People often complain that the big Hollywood movies have no story. If nothing else the Transformers movies have attempted to do something about that. Rather than having no story, they have all the stories, non-stop, simultaneously and accompanied by never-ending explosions. It’s never mattered whether it made any sense or if it’s managed to contradict itself in the same sentence, as long as something is going on that appears to be a plotline.
That continues with The Last Knight, which is moderately more coherent than Dark Of The Moon, and slightly less pointless than Age Of Extinction – and yes, that is damning it with faint praise, but it does mean those who’ve liked what’s gone before, will probably enjoy this one.
In The Last Knight, the human population of earth has essentially banned all Transformers from the planet. They keep coming though! However, it turns out humanity may need the Autobots when it’s discovered an all-powerful staff is hidden on earth, which could be used to help restore Cybertron – at the expense of our planet, of course.
The only hope to prevent the destruction of earth is Mark Wahlberg’s Cade Yeager, a British professor called Vivian (Laura Haddock), Anthony Hopkins and the Autobots. Add in a Transformers goddess, Bumblebee fighting the Nazis, Optimus Prime turning evil, the return of Josh Duhamel and John Turturro, a secret history that stretches back to Arthur and the Knights of the Round Table, and you’ve certainly got plenty going on.
The movie tries to broaden out the mythology, but it quickly becomes difficult to follow the intricacies. Anthony Hopkins is drafted in to help with the never-ending exposition, but while he does his best, he can’t help that it’s a film – like its predecessors – that’s trying to do too much too quickly, and so the story quickly becomes an overblown blur amidst a non-stop parade of special effects and explosions. The effects are impressive and it does at least ensure you know what’s supposed to be important at any given moment (which is better than some of the earlier films did).

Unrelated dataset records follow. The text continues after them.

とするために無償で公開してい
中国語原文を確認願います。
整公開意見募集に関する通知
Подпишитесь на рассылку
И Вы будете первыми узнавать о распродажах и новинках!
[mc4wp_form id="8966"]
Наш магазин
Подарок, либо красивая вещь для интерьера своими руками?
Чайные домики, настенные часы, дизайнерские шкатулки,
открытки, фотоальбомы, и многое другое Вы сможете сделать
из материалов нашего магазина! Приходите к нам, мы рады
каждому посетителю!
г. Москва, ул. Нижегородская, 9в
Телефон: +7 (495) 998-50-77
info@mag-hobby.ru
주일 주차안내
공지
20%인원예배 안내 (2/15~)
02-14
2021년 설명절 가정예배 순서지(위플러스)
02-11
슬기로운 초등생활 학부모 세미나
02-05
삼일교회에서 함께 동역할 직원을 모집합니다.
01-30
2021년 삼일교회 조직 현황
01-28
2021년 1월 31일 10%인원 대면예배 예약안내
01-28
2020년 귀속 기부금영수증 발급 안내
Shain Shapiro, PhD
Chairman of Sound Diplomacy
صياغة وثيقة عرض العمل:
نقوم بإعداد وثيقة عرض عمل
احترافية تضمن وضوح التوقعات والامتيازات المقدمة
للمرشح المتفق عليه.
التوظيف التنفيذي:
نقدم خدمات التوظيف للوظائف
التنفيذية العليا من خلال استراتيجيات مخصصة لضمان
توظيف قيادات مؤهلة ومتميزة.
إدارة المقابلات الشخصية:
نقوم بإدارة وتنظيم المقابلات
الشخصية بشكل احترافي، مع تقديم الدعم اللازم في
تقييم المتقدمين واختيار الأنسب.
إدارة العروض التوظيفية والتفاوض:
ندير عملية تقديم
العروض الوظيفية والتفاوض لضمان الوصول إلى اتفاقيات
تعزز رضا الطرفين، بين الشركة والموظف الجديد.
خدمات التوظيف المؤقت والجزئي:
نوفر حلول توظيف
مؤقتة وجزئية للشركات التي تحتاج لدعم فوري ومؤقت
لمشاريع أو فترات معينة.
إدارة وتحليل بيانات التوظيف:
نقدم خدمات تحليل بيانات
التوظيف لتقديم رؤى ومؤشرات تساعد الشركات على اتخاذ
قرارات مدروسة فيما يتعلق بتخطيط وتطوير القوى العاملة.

It almost seems churlish to review the movie, as by now you’re gonna know if you like Transformers films or not. This is yet more of what has gone before, so if you liked – or at least tolerated – the earlier instalments, you’ll probably enjoy this one too. I have to say, overall I didn’t think it was too bad. I still have no idea exactly what happened, and/or why Mark Wahlberg is The Last Knight (other than so there’s an excuse to have him in the movie), but it was still quite fun. It’s kind of like a baby’s toy but for grown-ups – there’s lots of bright lights and colours to hold your attention.
It also seems Michael Bay might have finally listened to critics of how he treats women. While this is still a film largely about men (and male robots), the main female character is a professor who’s actually treated with some respect. The likes of Megan Fox, Rosie Huntington-Whiteley, and Nicola Peltz in earlier movies were treated as irrelevant eye candy, with the way Bay filmed them often feeling uncomfortably lecherous and objectifying. Thankfully there’s more respect shown to Laura Haddock’s Vivian, who may not win any awards for most well-rounded female character of 2017, but is streets ahead of the women in earlier Transformers movies. If nothing else, she’s actually vital to the plot.
If you buy the film on disc, there’s a pretty good bonus disc, full of interesting special features. A lot of the featurettes are really good, giving an intriguing insight into the logistics of mounting a movie on this scale – and how some of the things you might have assumed were CGI effects, were actually done on set.
Overall Verdict: It’s too late to be expecting a Transformers masterpiece, but The Last Knight is a step up from Age Of Extinction. Unfortunately it’s still overblown and confusing – the action is good though.